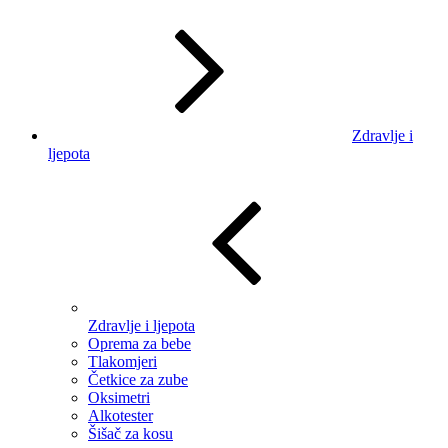
Zdravlje i
ljepota
Zdravlje i ljepota
Oprema za bebe
Tlakomjeri
Četkice za zube
Oksimetri
Alkotester
Šišač za kosu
------------
◆ Prompt ◆
Using the records above, output their complete text exactly, minus any images.

◆ Output for this exercise ◆
Zdravlje i
ljepota
Zdravlje i ljepota
Oprema za bebe
Tlakomjeri
Četkice za zube
Oksimetri
Alkotester
Šišač za kosu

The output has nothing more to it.